13. There’s a species of kangaroos that lives in trees. Unlike the kangaroos we think of, tree kangaroos walk on all fours and don’t hop.
14. The word kangaroo comes from the aboriginal Guugu Yimithirr people’s word for the gray kangaroo (gangurru). The word was first recorded as “Kangooroo or Kanguru” in 1770 by British explorer James Cook.
Red Pandas are small mammals and are found in the high forests of India, Nepal, Bhutan, Myanmar, and China. Even though red pandas and giant pandas share a similar name and love for bamboo, these two animals are not related. They both belong to different animal families. Red pandas are more closely related to skunks, weasels, and raccoons.
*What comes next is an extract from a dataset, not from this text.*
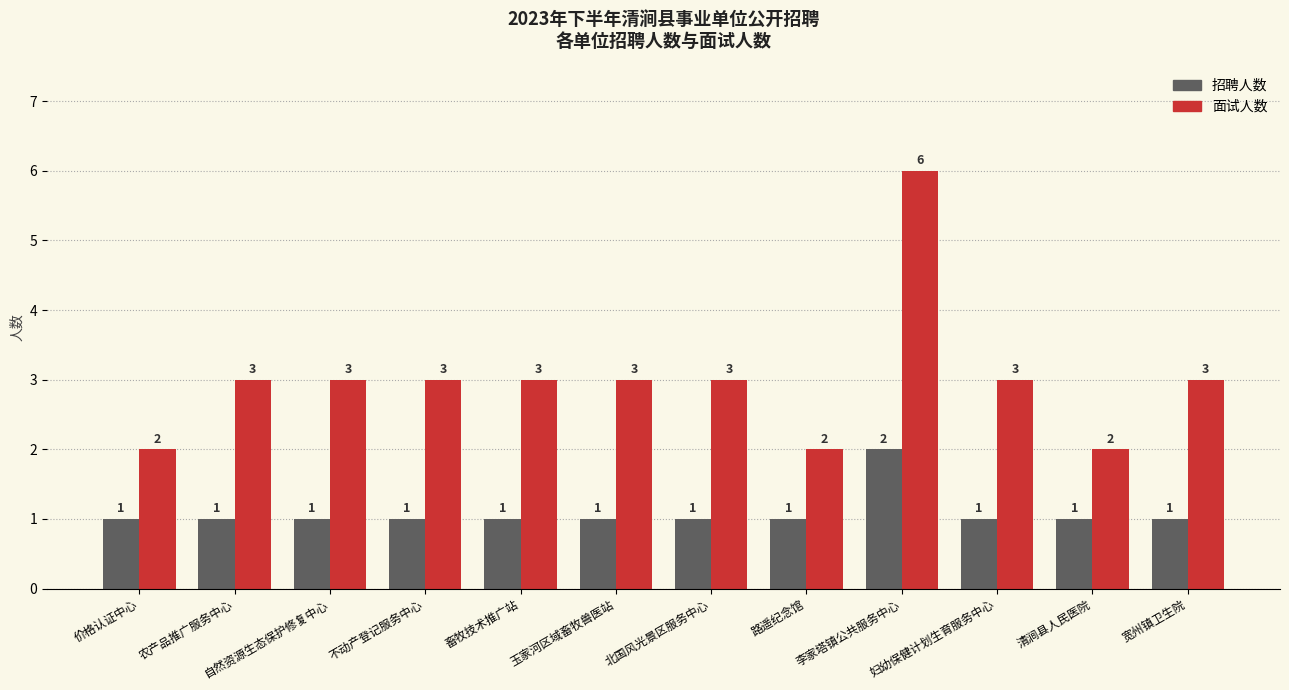

At which category is the sum across all series the highest?

李家塔镇公共服务中心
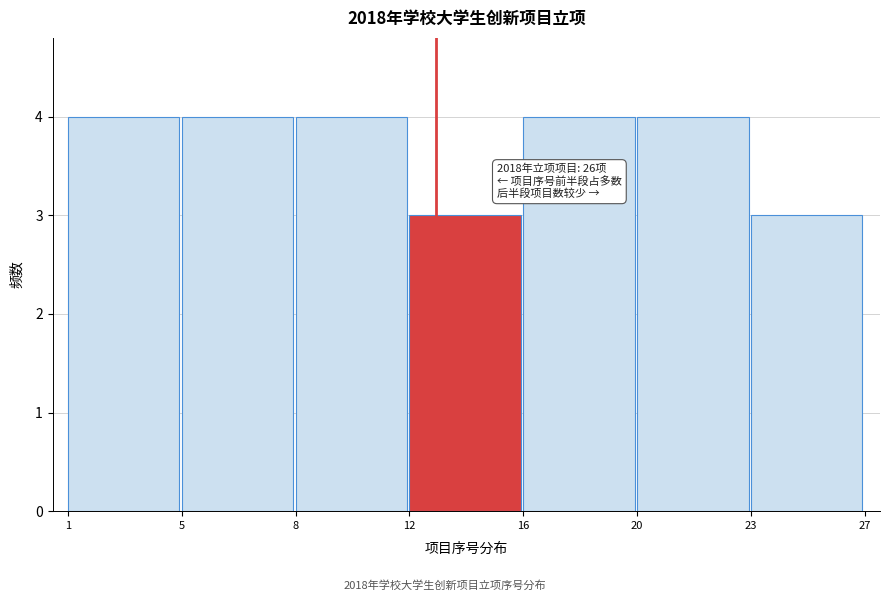

Reading left to right, list all the values displayed in this chart.

4	4	4	3	4	4	3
They were first discovered in 1825, while the giant pandas were discovered in 1869. As per recent studies, there are 2 distinct species of red panda: the Chinese red panda and the Himalayan red panda. These creatures are known for their remarkable acrobatic abilities and spend most of their time in trees.
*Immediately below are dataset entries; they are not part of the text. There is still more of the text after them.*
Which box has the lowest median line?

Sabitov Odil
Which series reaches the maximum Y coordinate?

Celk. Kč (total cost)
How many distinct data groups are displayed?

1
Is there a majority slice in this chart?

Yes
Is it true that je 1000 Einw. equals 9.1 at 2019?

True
Interesting Red Panda Facts That You Need To Know –
1. Red pandas have many names. They are also known as the first panda, original panda, firefox, red bear-cat, red cat-bear, and the lesser panda!
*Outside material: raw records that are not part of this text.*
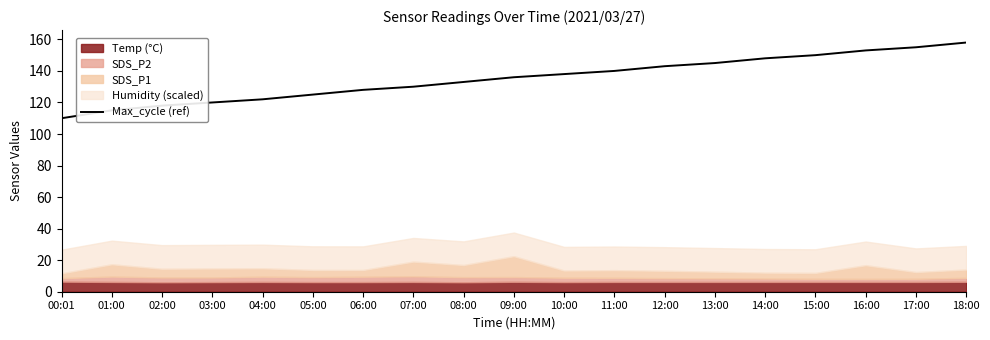

Is it true that the value at 04:00 is 122?

True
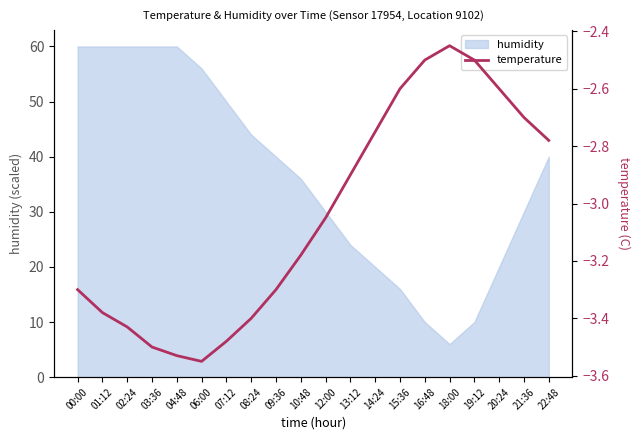

What is the label of the 2nd point from the left?

01:12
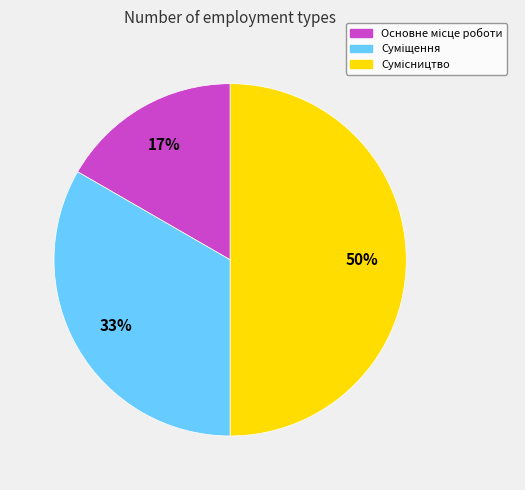

To the nearest percent, what is the difference between the largest and smallest slice percentages?

33%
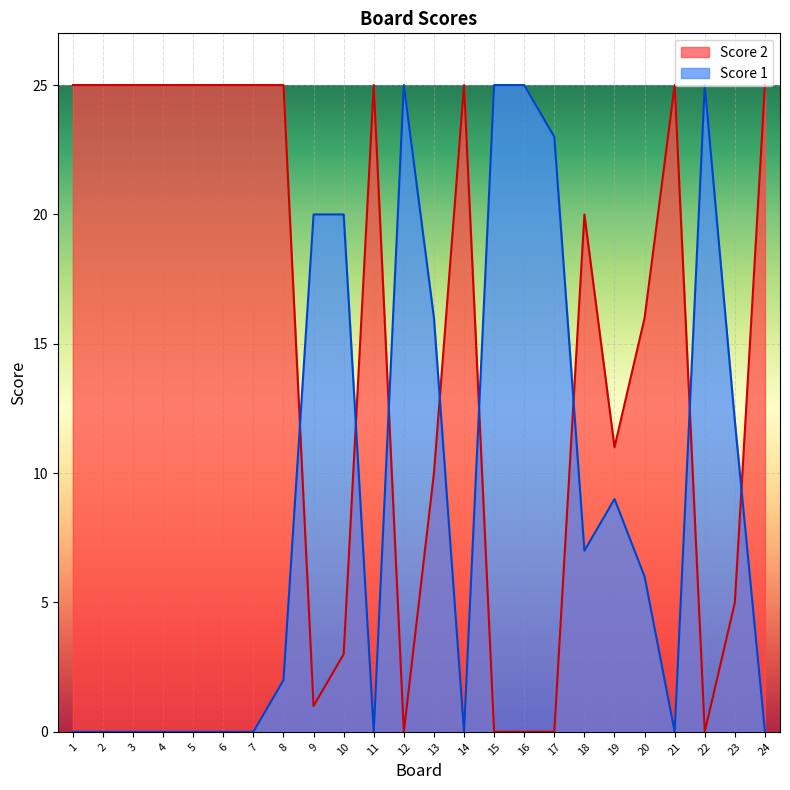

How many lines are shown in the chart?

2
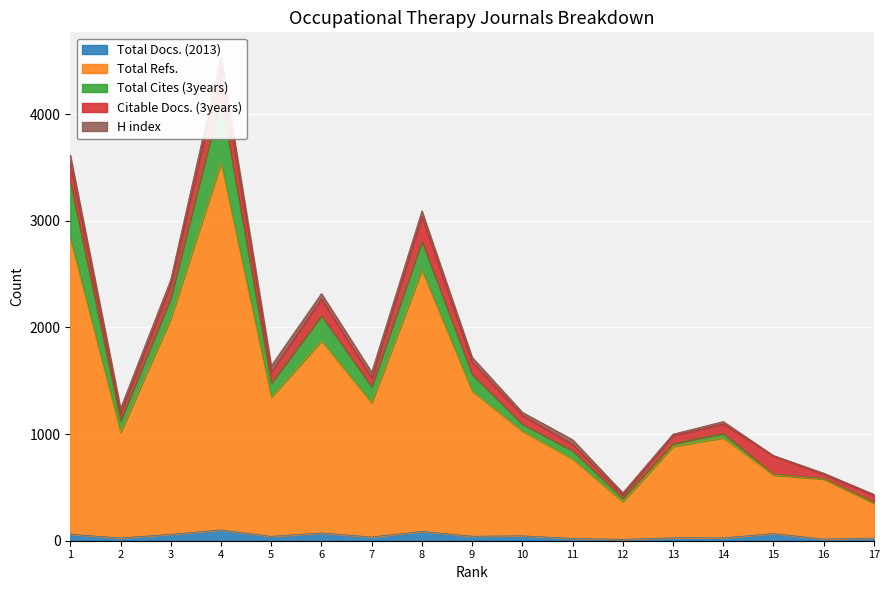

Reading left to right, what are all the values shown in this chart?

Total Docs. (2013): 1=61	2=26	3=60	4=101	5=41	6=73	7=35	8=88	9=42	10=46	11=22	12=13	13=28	14=27	15=67	16=16	17=25
Total Refs.: 1=2771	2=989	3=2024	4=3442	5=1304	6=1801	7=1259	8=2449	9=1361	10=982	11=744	12=353	13=857	14=938	15=550	16=562	17=326
Total Cites (3years): 1=533	2=111	3=195	4=614	5=133	6=236	7=150	8=271	9=156	10=65	11=78	12=33	13=26	14=42	15=7	16=6	17=10
Citable Docs. (3years): 1=168	2=69	3=122	4=288	5=101	6=157	7=83	8=232	9=118	10=83	11=59	12=32	13=73	14=88	15=171	16=38	17=64
H index: 1=84	2=47	3=49	4=96	5=63	6=52	7=54	8=54	9=44	10=29	11=45	12=19	13=16	14=23	15=4	16=12	17=10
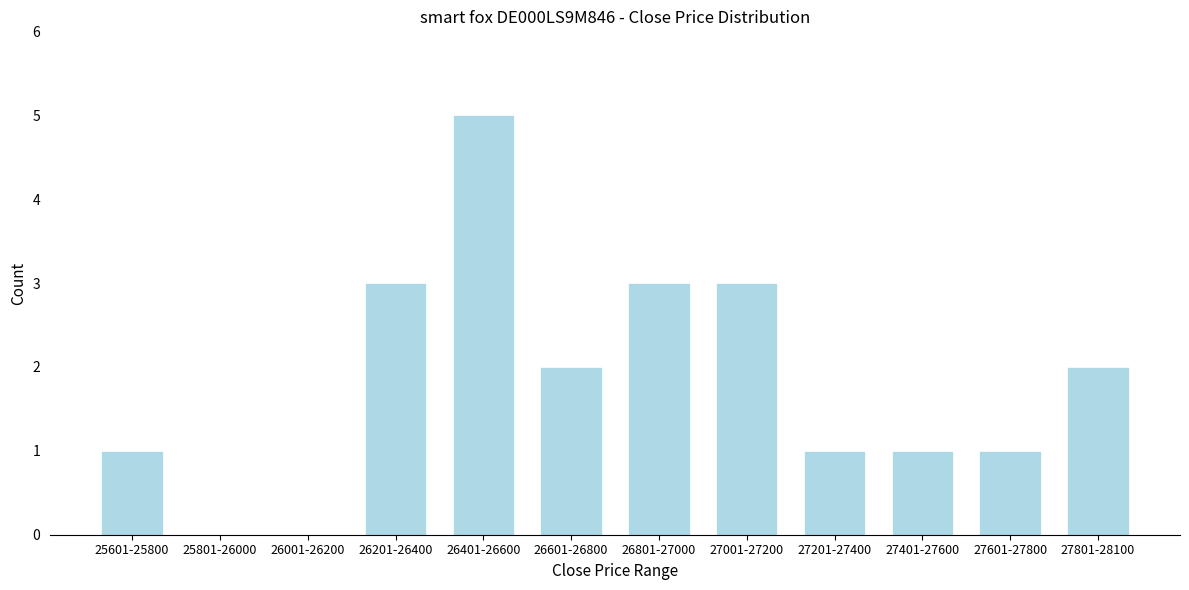

Reading left to right, extract all data points from this chart.

25601-25800=1	25801-26000=0	26001-26200=0	26201-26400=3	26401-26600=5	26601-26800=2	26801-27000=3	27001-27200=3	27201-27400=1	27401-27600=1	27601-27800=1	27801-28100=2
2. Although red pandas are carnivores, they rarely eat meat. They consume 20% to 30% of their body weight in bamboo. They can eat up to 20,000 leaves every day and can also occasionally eat eggs, insects, birds, and small mammals.
3. Red pandas are solitary and nocturnal animals. They sleep during the day while the temperature is at its hottest and become active during dawn and dusk.
4. Like giant pandas, red pandas also have opposable thumbs that help them hold onto the bamboo, branches, and leaves.
5. Every year the third Saturday of September is recognized as International Red Panda Day, this year it was celebrated on September 17.
6. Red pandas are the only living species of their taxonomic family. While they’re a unique animal species, they also face the threat of extinction due to climate change.
7. In India, red pandas are mostly found in tropical forests. They are mostly found in cool and temperate forests.
8. Did you know that the word “panda” is derived from the Nepalese word “nigalya ponya” which means bamboo eater?
9. The red panda is Sikkim’s state animal. They are also found in other Indian states such as Arunachal Pradesh, Darjeeling, and parts of the Kalimpong district of West Bengal.
10. Red pandas are classified as endangered on the IUCN Red List of Threatened Species. It is estimated that less than 10,000 pandas survive in the wild and only 100 live in zoos, across the world. Loss of habitat, adverse effects of climate change, and poaching are the biggest threats to the red pandas’ survival.
The recent Disney movie, Turning Red, tells the story of a 13-year-old girl who transforms into a big red panda when she feels big emotions. Have you seen the movie yet?